🤖 AI Summary
This work addresses the challenge of modeling complex relative motion between the ego-vehicle and pedestrians in egocentric pedestrian trajectory prediction. To this end, it introduces the Mamba architecture to this task for the first time and proposes an ego-motion-guided trajectory prediction network. The method employs dual Mamba encoders to separately capture temporal features of both pedestrians and the ego-vehicle, and designs an ego-motion-guided Mamba decoder that explicitly models their dynamic spatial–temporal relationships to generate future trajectories.

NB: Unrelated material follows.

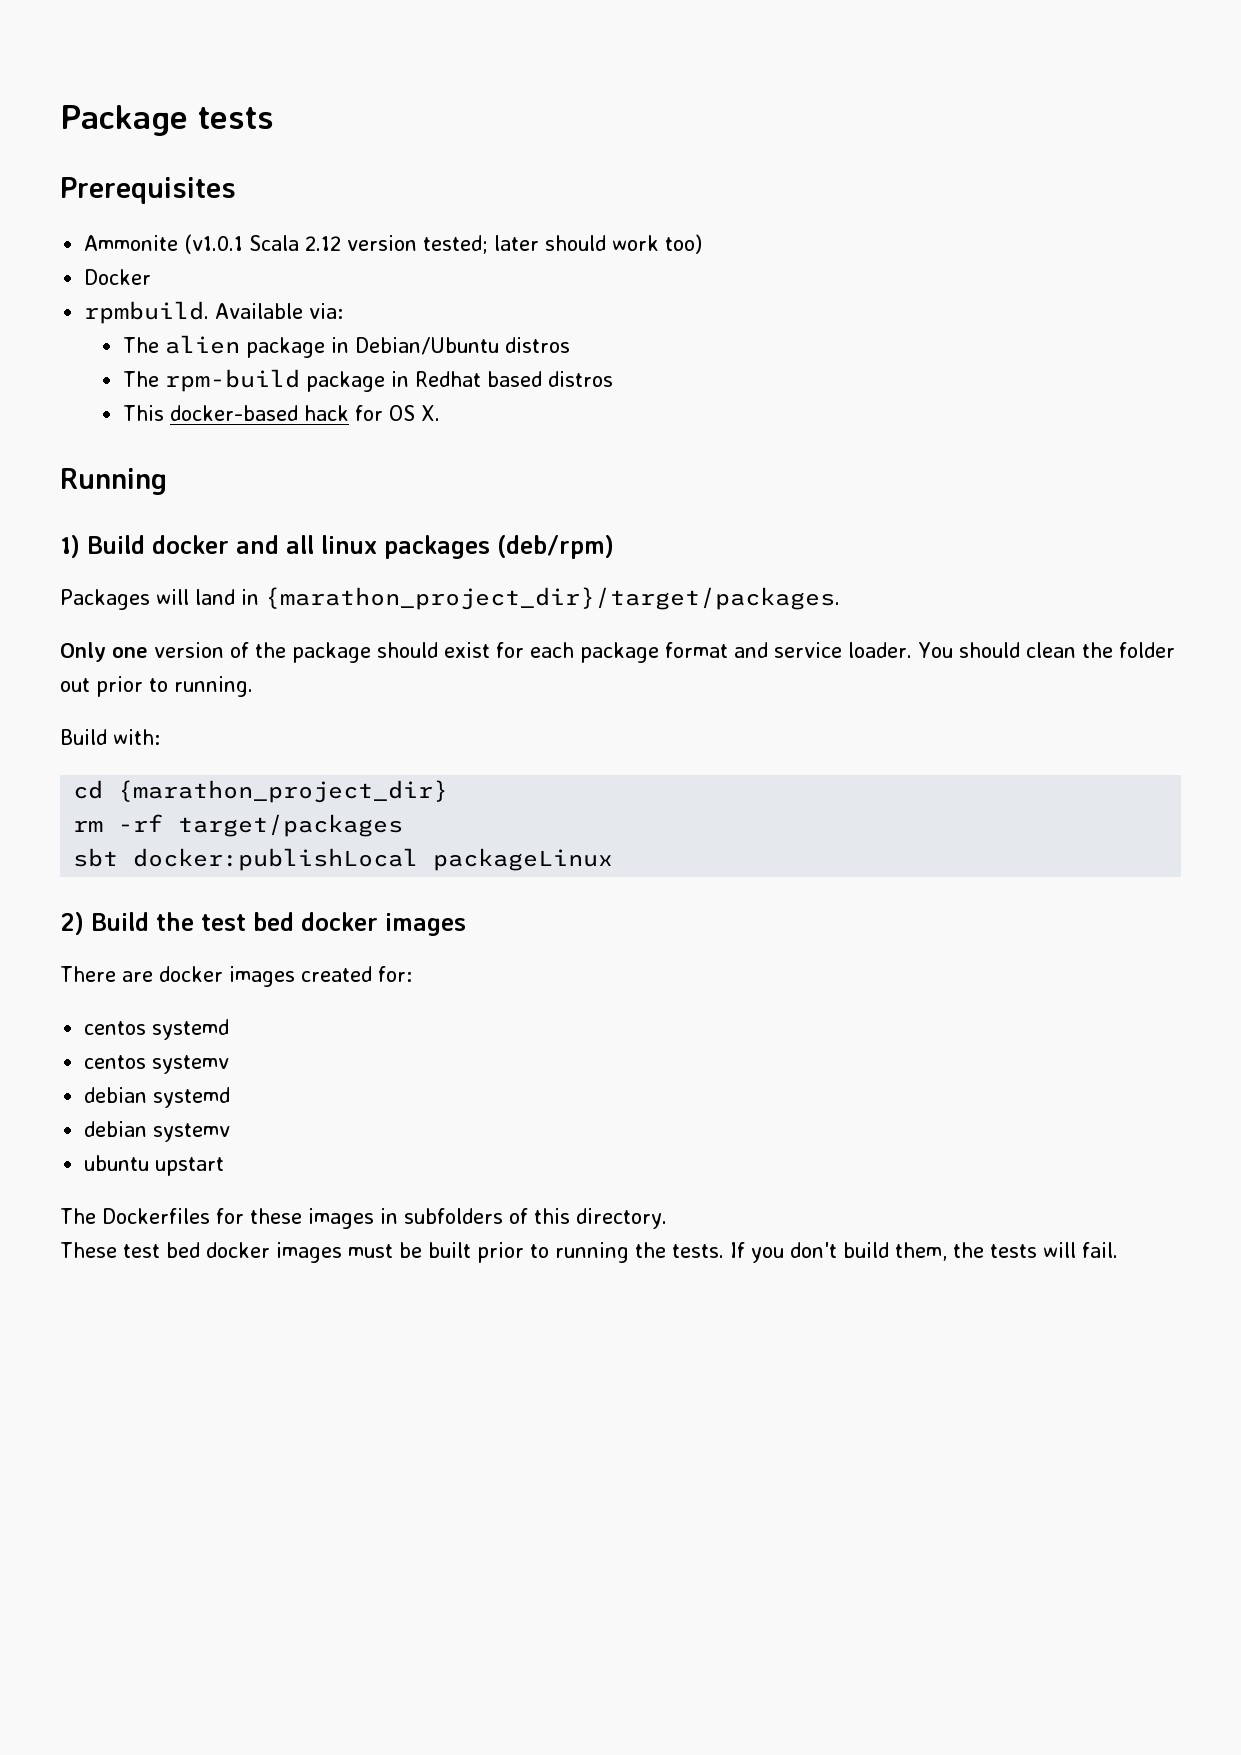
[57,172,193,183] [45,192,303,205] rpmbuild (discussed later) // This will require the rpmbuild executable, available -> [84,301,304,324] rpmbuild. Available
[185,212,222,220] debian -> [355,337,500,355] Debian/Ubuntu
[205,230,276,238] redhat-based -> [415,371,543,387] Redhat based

Experimental results on the PIE and JAAD datasets demonstrate that the proposed approach achieves state-of-the-art performance, confirming its effectiveness and superiority in dynamic driving scenarios.
📝 Abstract
Future trajectory prediction of a tracked pedestrian from an egocentric perspective is a key task in areas such as autonomous driving and robot navigation. The challenge of this task lies in the complex dynamic relative motion between the ego-camera and the tracked pedestrian. To address this challenge, we propose an ego-motion-guided trajectory prediction network based on the Mamba model. Firstly, two Mamba models are used as encoders to extract pedestrian motion and ego-motion features from pedestrian movement and ego-vehicle movement, respectively. Then, an ego-motion guided Mamba decoder that explicitly models the relative motion between the pedestrian and the vehicle by integrating pedestrian motion features as historical context with ego-motion features as guiding cues to capture decoded features. Finally, the future trajectory is generated from the decoded features corresponding to the future timestamps. Extensive experiments demonstrate the effectiveness of the proposed model, which achieves state-of-the-art performance on the PIE and JAAD datasets.